El Puerto Deportivo de Altea, situado en la pintoresca localidad de Altea, Alicante, es una marina vibrante que atrae tanto a locales como a visitantes. Esta marina no es particularmente grande, pero está repleta de actividades que satisfacen una variedad de intereses. Las familias a menudo disfrutan de las clases de navegación que se ofrecen aquí, convirtiéndola en un lugar popular para los niños durante los meses de verano. La marina está bien cuidada, proporcionando un ambiente agradable para paseos tranquilos a lo largo del paseo marítimo.
Al caminar por el paseo, se puede admirar la impresionante variedad de barcos atracados en la marina. Las aguas claras permiten vislumbrar la vida marina, incluyendo varios peces y cangrejos, lo que enriquece la experiencia de un simple paseo. Esculturas adornan el camino, añadiendo un toque artístico a las vistas escénicas. El paseo es accesible, lo que lo hace adecuado para visitantes con dificultades de movilidad, incluyendo aquellos que utilizan sillas de ruedas. Al llegar al final del muelle, las vistas de Altea y su encantador casco antiguo, con su icónica iglesia, se despliegan de manera hermosa, ofreciendo una perspectiva diferente de la zona.

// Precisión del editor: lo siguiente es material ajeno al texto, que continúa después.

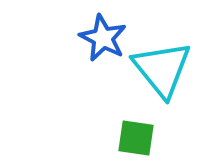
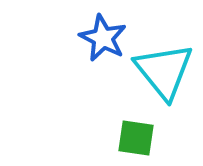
cyan triangle: moved 2 px right, 2 px down
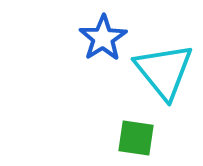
blue star: rotated 12 degrees clockwise
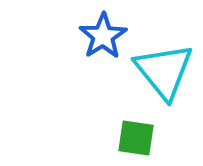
blue star: moved 2 px up
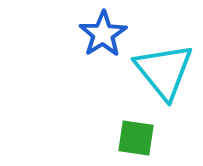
blue star: moved 2 px up
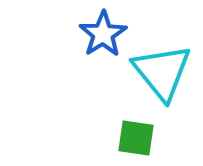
cyan triangle: moved 2 px left, 1 px down
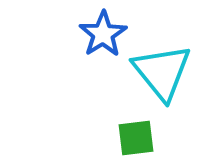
green square: rotated 15 degrees counterclockwise
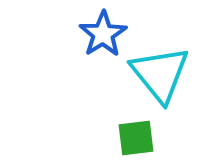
cyan triangle: moved 2 px left, 2 px down
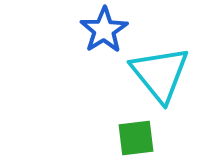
blue star: moved 1 px right, 4 px up
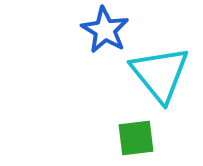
blue star: moved 1 px right; rotated 9 degrees counterclockwise
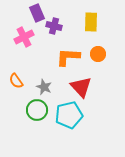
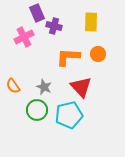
orange semicircle: moved 3 px left, 5 px down
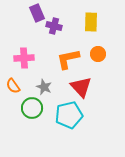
pink cross: moved 21 px down; rotated 24 degrees clockwise
orange L-shape: moved 2 px down; rotated 15 degrees counterclockwise
green circle: moved 5 px left, 2 px up
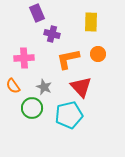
purple cross: moved 2 px left, 8 px down
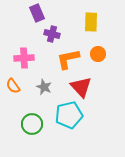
green circle: moved 16 px down
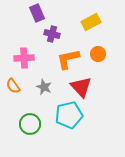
yellow rectangle: rotated 60 degrees clockwise
green circle: moved 2 px left
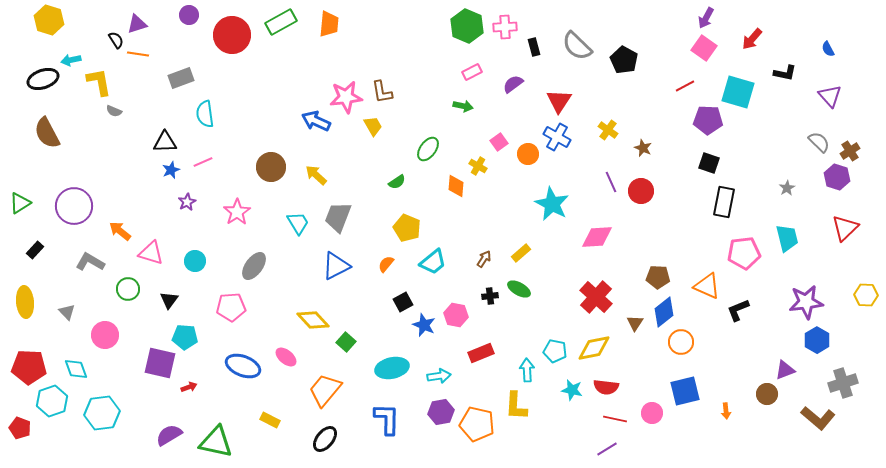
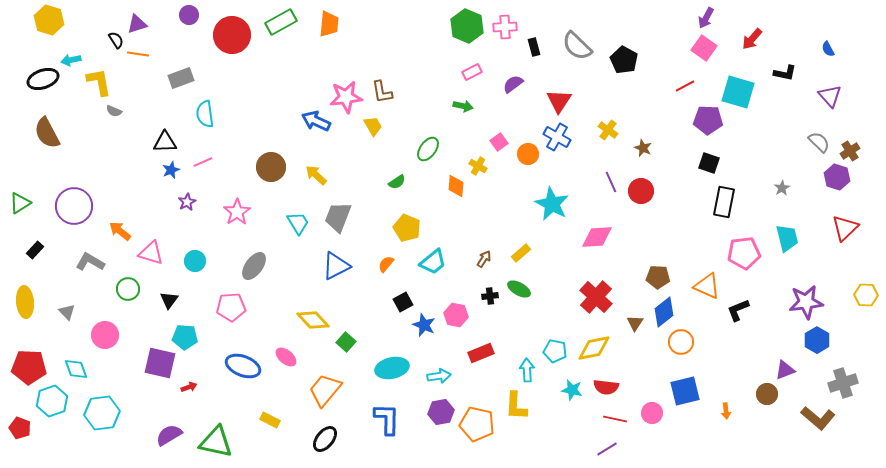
gray star at (787, 188): moved 5 px left
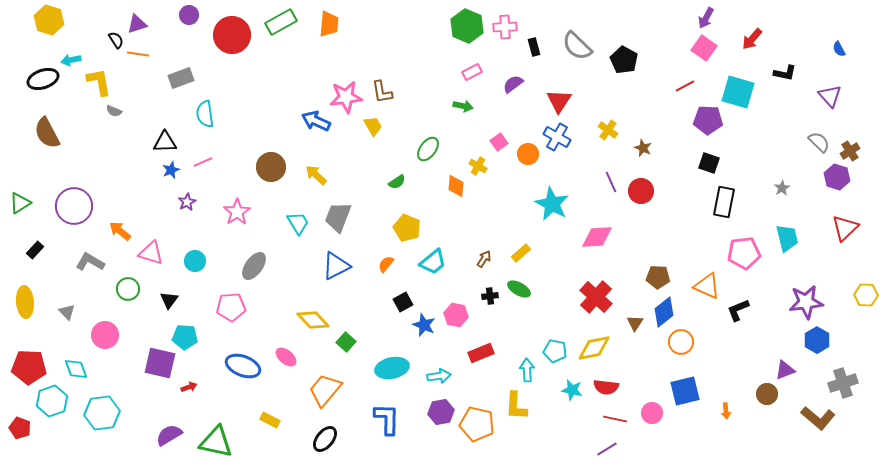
blue semicircle at (828, 49): moved 11 px right
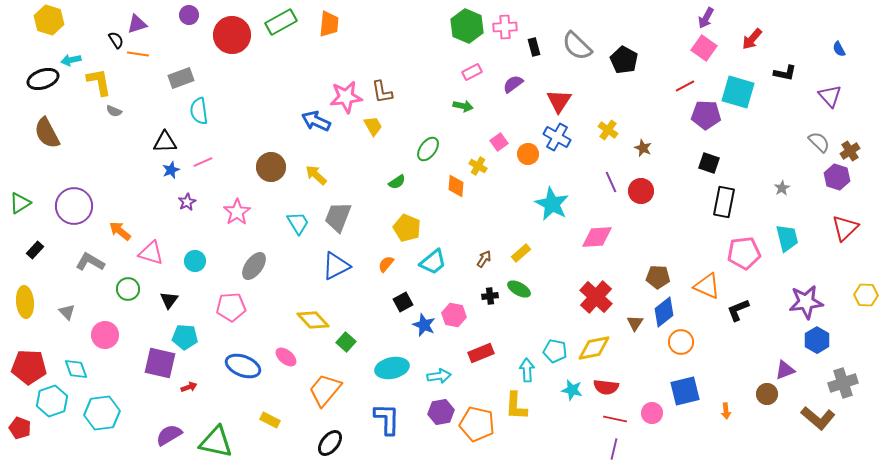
cyan semicircle at (205, 114): moved 6 px left, 3 px up
purple pentagon at (708, 120): moved 2 px left, 5 px up
pink hexagon at (456, 315): moved 2 px left
black ellipse at (325, 439): moved 5 px right, 4 px down
purple line at (607, 449): moved 7 px right; rotated 45 degrees counterclockwise
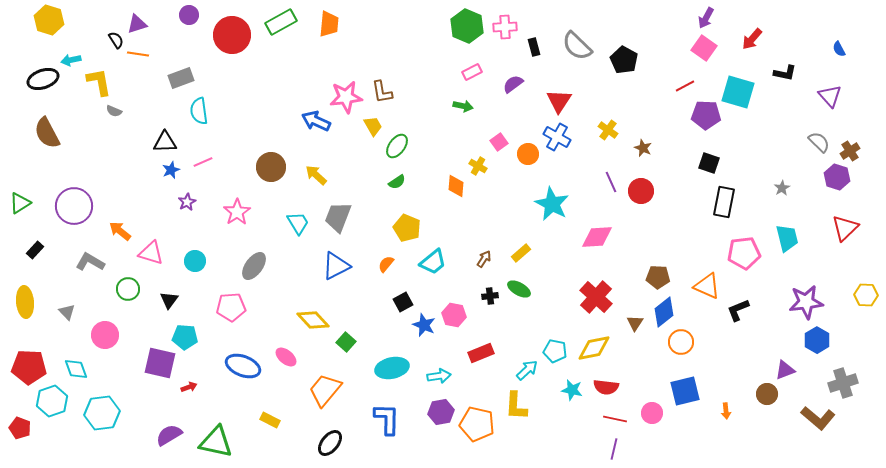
green ellipse at (428, 149): moved 31 px left, 3 px up
cyan arrow at (527, 370): rotated 50 degrees clockwise
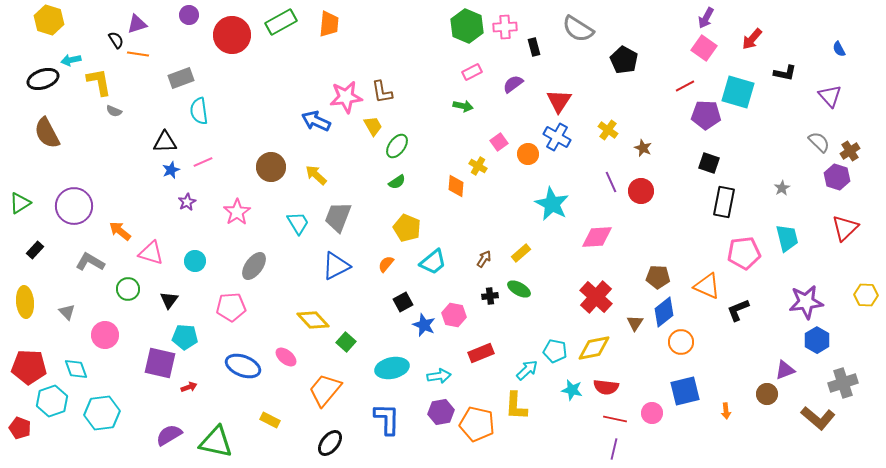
gray semicircle at (577, 46): moved 1 px right, 17 px up; rotated 12 degrees counterclockwise
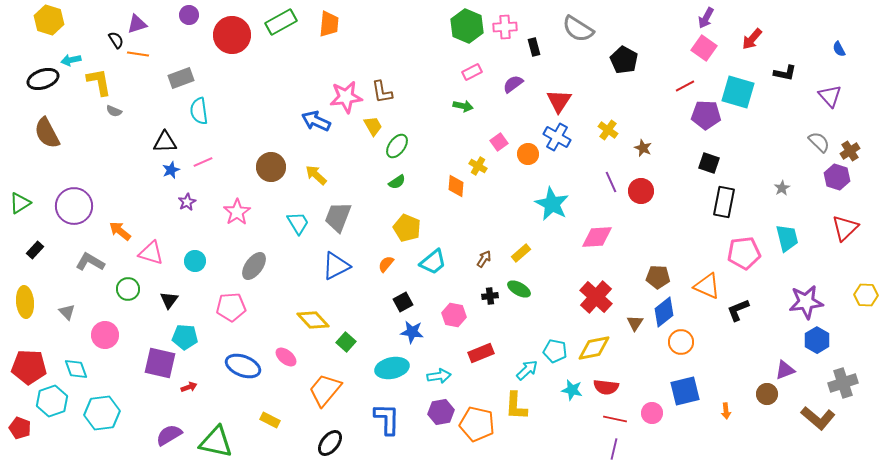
blue star at (424, 325): moved 12 px left, 7 px down; rotated 15 degrees counterclockwise
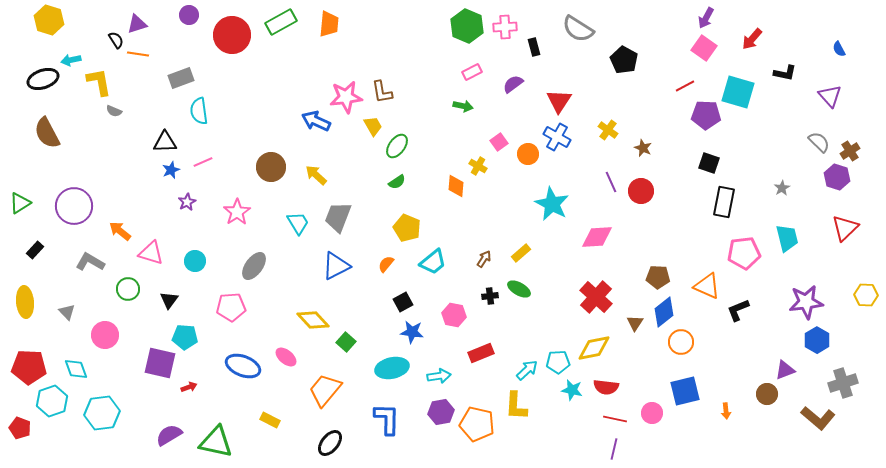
cyan pentagon at (555, 351): moved 3 px right, 11 px down; rotated 15 degrees counterclockwise
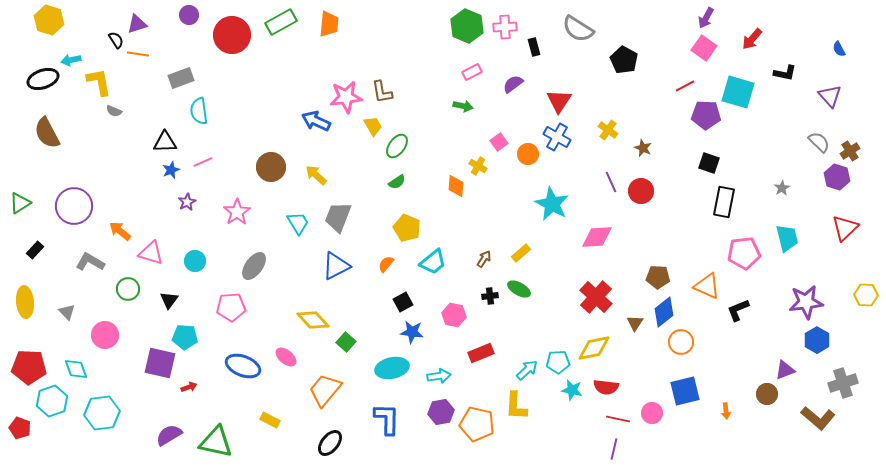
red line at (615, 419): moved 3 px right
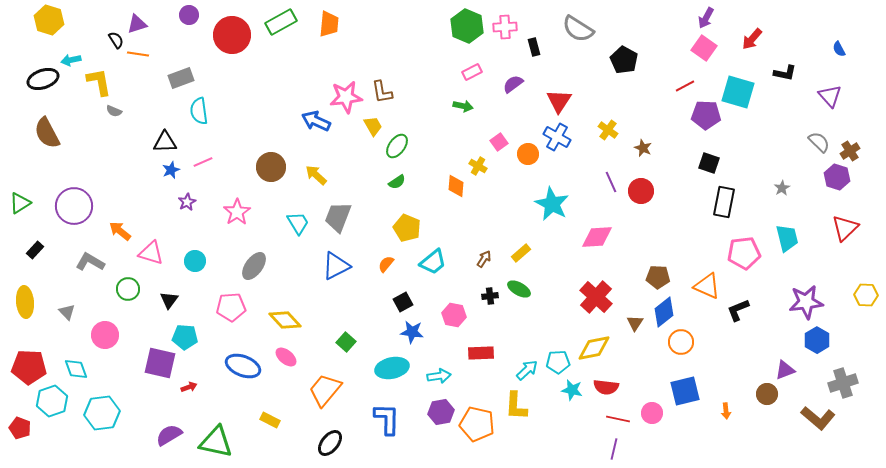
yellow diamond at (313, 320): moved 28 px left
red rectangle at (481, 353): rotated 20 degrees clockwise
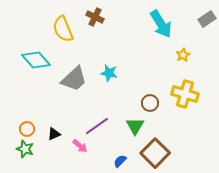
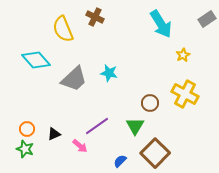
yellow cross: rotated 12 degrees clockwise
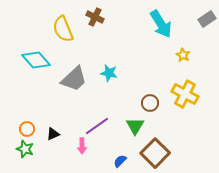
yellow star: rotated 16 degrees counterclockwise
black triangle: moved 1 px left
pink arrow: moved 2 px right; rotated 49 degrees clockwise
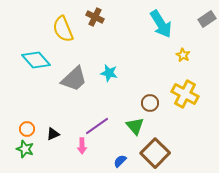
green triangle: rotated 12 degrees counterclockwise
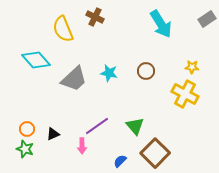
yellow star: moved 9 px right, 12 px down; rotated 24 degrees counterclockwise
brown circle: moved 4 px left, 32 px up
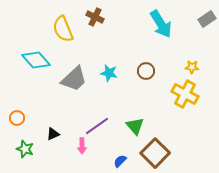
orange circle: moved 10 px left, 11 px up
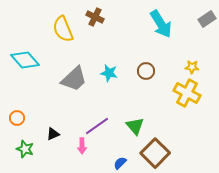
cyan diamond: moved 11 px left
yellow cross: moved 2 px right, 1 px up
blue semicircle: moved 2 px down
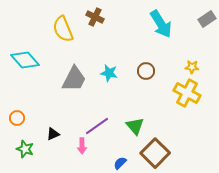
gray trapezoid: rotated 20 degrees counterclockwise
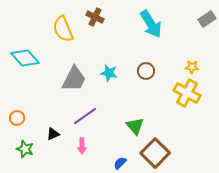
cyan arrow: moved 10 px left
cyan diamond: moved 2 px up
purple line: moved 12 px left, 10 px up
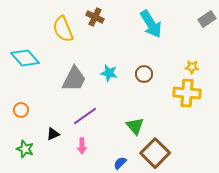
brown circle: moved 2 px left, 3 px down
yellow cross: rotated 24 degrees counterclockwise
orange circle: moved 4 px right, 8 px up
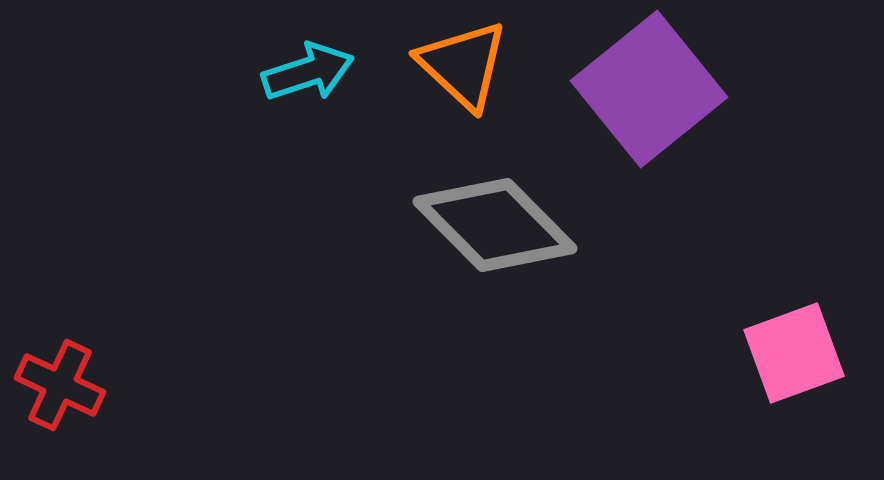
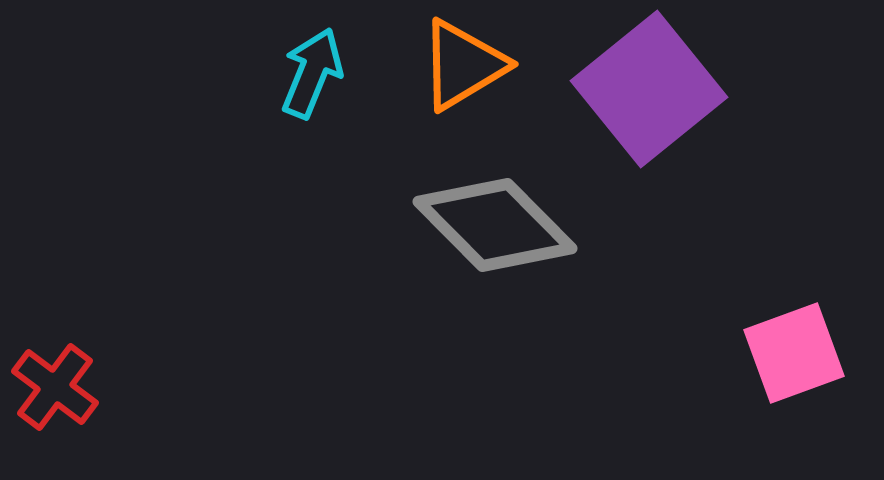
orange triangle: rotated 46 degrees clockwise
cyan arrow: moved 4 px right, 1 px down; rotated 50 degrees counterclockwise
red cross: moved 5 px left, 2 px down; rotated 12 degrees clockwise
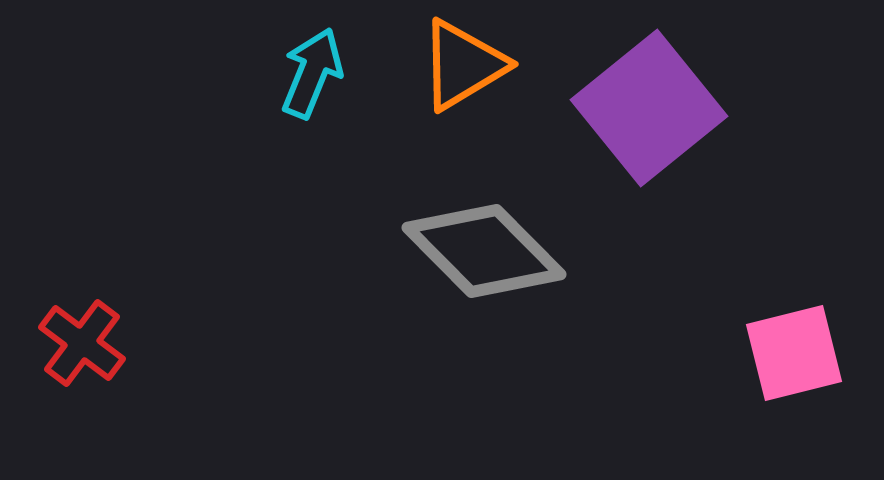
purple square: moved 19 px down
gray diamond: moved 11 px left, 26 px down
pink square: rotated 6 degrees clockwise
red cross: moved 27 px right, 44 px up
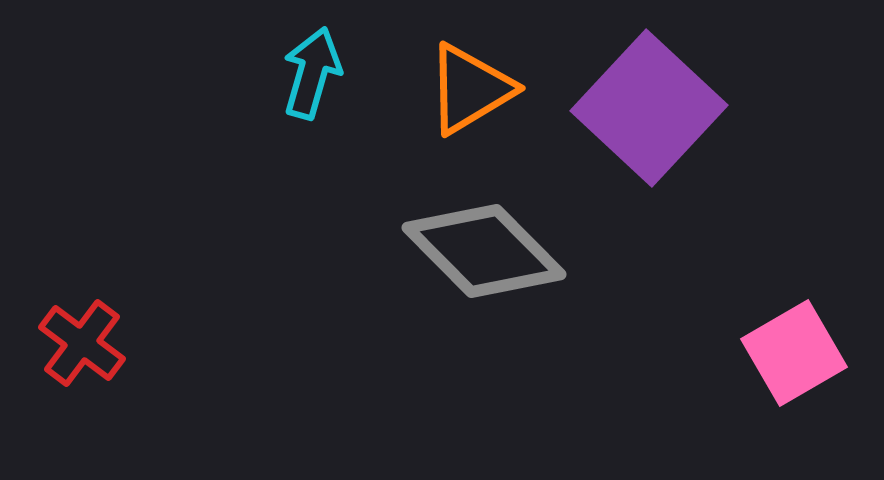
orange triangle: moved 7 px right, 24 px down
cyan arrow: rotated 6 degrees counterclockwise
purple square: rotated 8 degrees counterclockwise
pink square: rotated 16 degrees counterclockwise
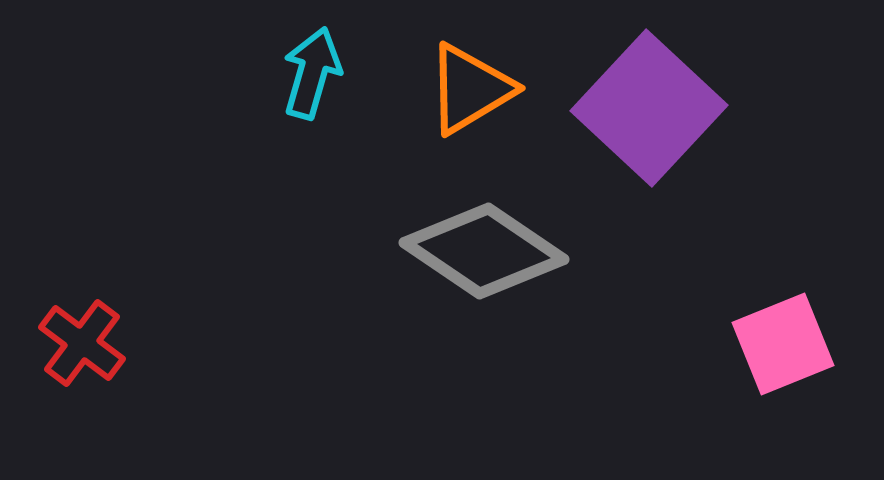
gray diamond: rotated 11 degrees counterclockwise
pink square: moved 11 px left, 9 px up; rotated 8 degrees clockwise
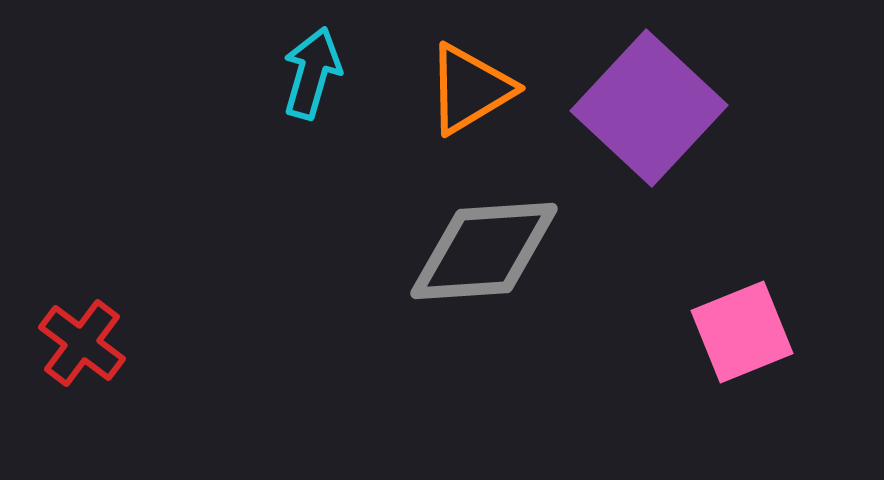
gray diamond: rotated 38 degrees counterclockwise
pink square: moved 41 px left, 12 px up
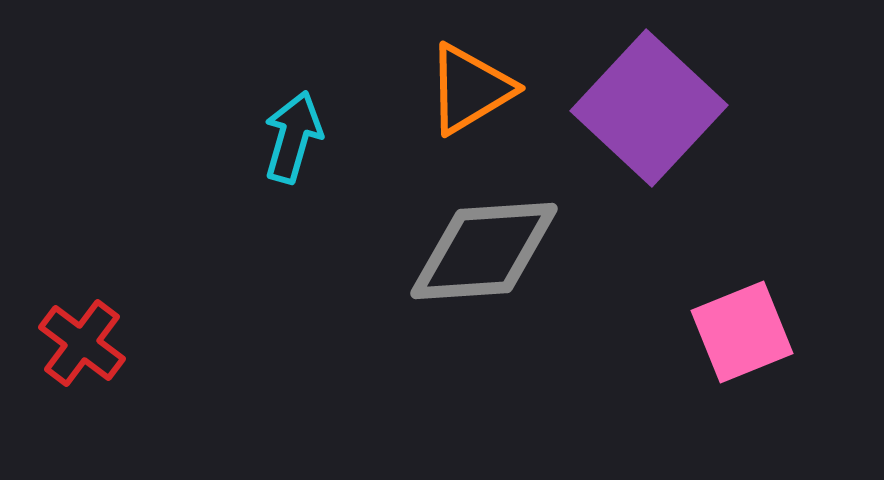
cyan arrow: moved 19 px left, 64 px down
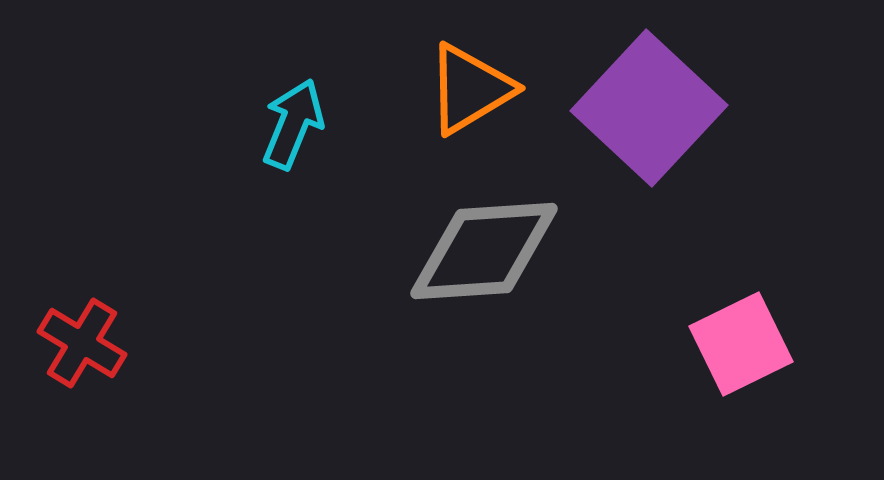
cyan arrow: moved 13 px up; rotated 6 degrees clockwise
pink square: moved 1 px left, 12 px down; rotated 4 degrees counterclockwise
red cross: rotated 6 degrees counterclockwise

Las opciones gastronómicas se encuentran convenientemente ubicadas cerca, con restaurantes como Bon Vent que ofrecen un lugar para relajarse y disfrutar de una comida con vistas. Para aquellos que buscan una experiencia única, están disponibles tours en catamarán a la cercana Bahía de Calpe, especialmente populares para excursiones al atardecer donde se pueden avistar delfines ocasionalmente. Aunque la marina es generalmente un lugar agradable para visitar, algunas áreas cerca del faro pueden no estar tan bien mantenidas, con informes de basura que afectan la experiencia. En general, el Puerto Deportivo de Altea se destaca como un centro animado donde se puede apreciar plenamente la belleza de la costa mediterránea.